The article provides a solid foundation for what an integrated maternity program should include. But the fact that there is still this much left unaddressed says a great deal about the complexity of the challenge we face.
Data and technology integration go further than most programs realize. Effective early identification requires more than enrollment data — it demands integration with labs, pharmacy, eligibility files, AI-driven provider data, and the consumer-facing apps patients are already using. In a recent east coast analysis, 50% of Medicaid members were actively searching Babyscripts for pregnancy information. That kind of engagement is a data source and an access point that we need to be designing around, not just acknowledging.
Doulas are only part of the story — and we can fund them without new spending. We know that doula scholarships can be structured in a budget-neutral way, and that culturally concordant doula services meaningfully improve trust and openness to health information and social service support. More than paying for doulas, we need to fund access to them equitably.
Midwifery workforce gaps are one of the clearest predictors of poor maternal outcomes. When you compare the U.S. to countries with strong maternal mortality results, the difference in midwifery supply is a stark standout. Expanding midwifery access directly addresses both the shortage of providers and the “windshield time” — long travel to care — that drives worse outcomes in rural and underserved areas. Policies need to reflect that.

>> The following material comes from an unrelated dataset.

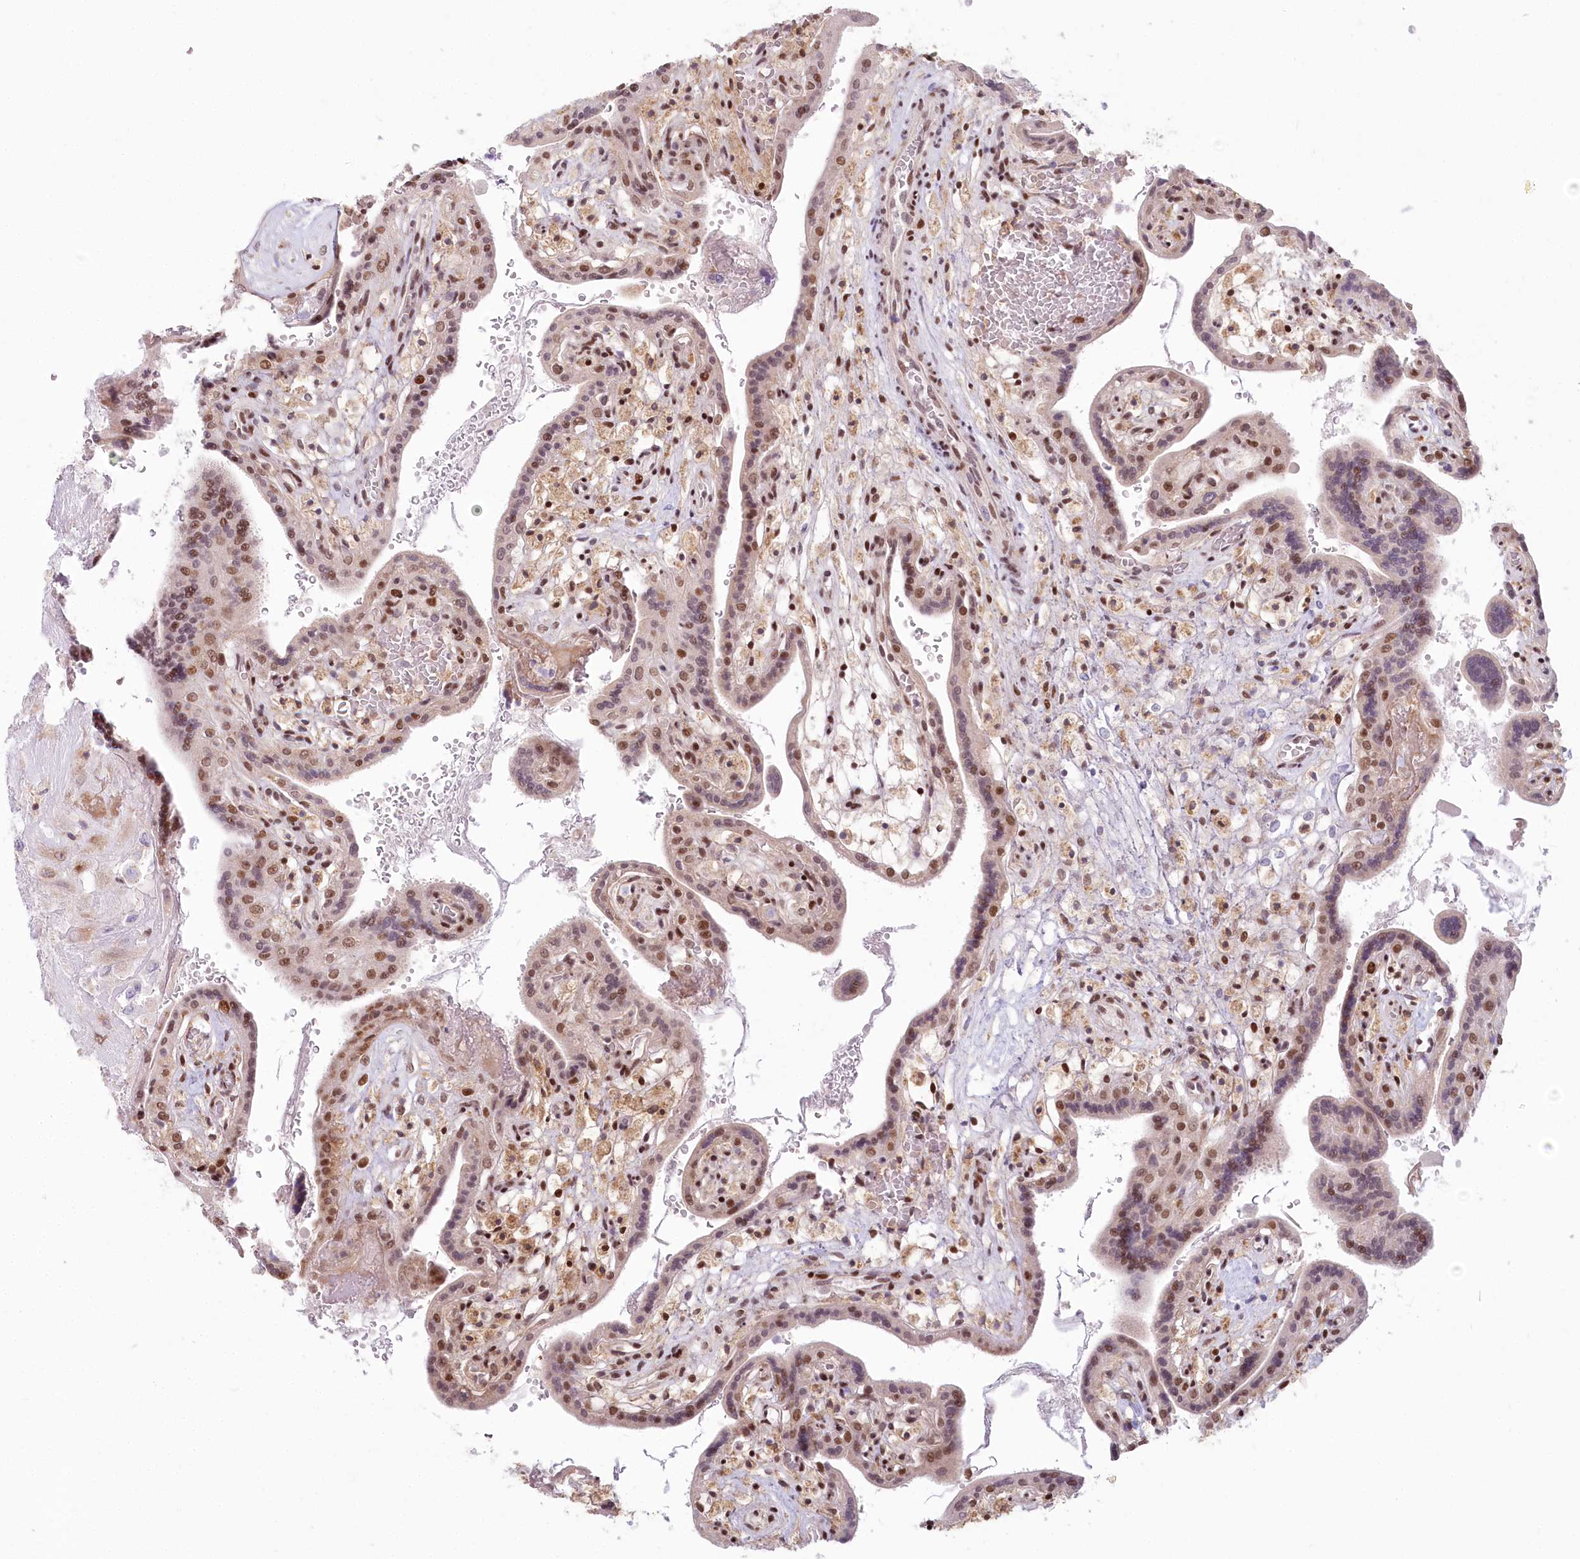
{"staining": {"intensity": "strong", "quantity": ">75%", "location": "cytoplasmic/membranous,nuclear"}, "tissue": "placenta", "cell_type": "Trophoblastic cells", "image_type": "normal", "snomed": [{"axis": "morphology", "description": "Normal tissue, NOS"}, {"axis": "topography", "description": "Placenta"}], "caption": "This micrograph reveals IHC staining of normal placenta, with high strong cytoplasmic/membranous,nuclear staining in about >75% of trophoblastic cells.", "gene": "PYURF", "patient": {"sex": "female", "age": 37}}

There are clinical practice gaps that are fully within our control. Consistent blood loss measurement during delivery remains inconsistently enforced. This is not a new problem, and it is addressable today.
We cannot discuss maternal health in 2026 without naming the regulatory environment. Restrictions on OBs providing full women’s health services are a real barrier that affects outcomes. Omitting that from any serious strategy is a gap.

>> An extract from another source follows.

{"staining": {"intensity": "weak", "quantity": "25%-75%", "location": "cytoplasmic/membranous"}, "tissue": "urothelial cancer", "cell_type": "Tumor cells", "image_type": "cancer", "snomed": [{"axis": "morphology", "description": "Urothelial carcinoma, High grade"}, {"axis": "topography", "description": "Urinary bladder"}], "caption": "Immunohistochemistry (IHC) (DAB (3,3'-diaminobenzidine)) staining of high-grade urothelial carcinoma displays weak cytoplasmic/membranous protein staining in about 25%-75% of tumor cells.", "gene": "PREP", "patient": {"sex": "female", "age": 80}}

Community-based, in-home, evidence-based programs exist and are underutilized. Full-family programs with strong evidence behind them should be widely supported and expanded — not left to compete for pilot funding.
Substance use treatment has a maternal health gap that rarely gets the attention it deserves. A large share of medication-assisted opioid treatment centers will not treat pregnant mothers. For patients already navigating limited access, this creates a compounding crisis.
Maternal health must be understood as a continuum — not a nine-month episode. The care model needs to extend well before and after the childbearing years. Behavioral health integration for both the mother and father, carried through the first year of life with birth spacing discussions included, is not a future aspiration — it’s a present gap.
And for commercial patients, the financial barriers are just as real. High deductibles, limited time off, and unpaid maternity leave are not peripheral issues. They are structural barriers to healthy birth outcomes, and any serious strategy needs to name them.
Amazingly, I could go on — and across different geographies and subpopulations, I often do. The point is not that this article falls short. The point is that we have more than enough evidence today to act, and we need to expand support for mothers and families, not retract it. The next ten years are not the timeline. The work starts now.
_____________________________________________________________________
This commentary is a response to: “Strengthening Maternal Health Research — Payer Strategies to Improve Maternal Health Care,“ NEJM Catalyst Innovations in Care Delivery, 2026.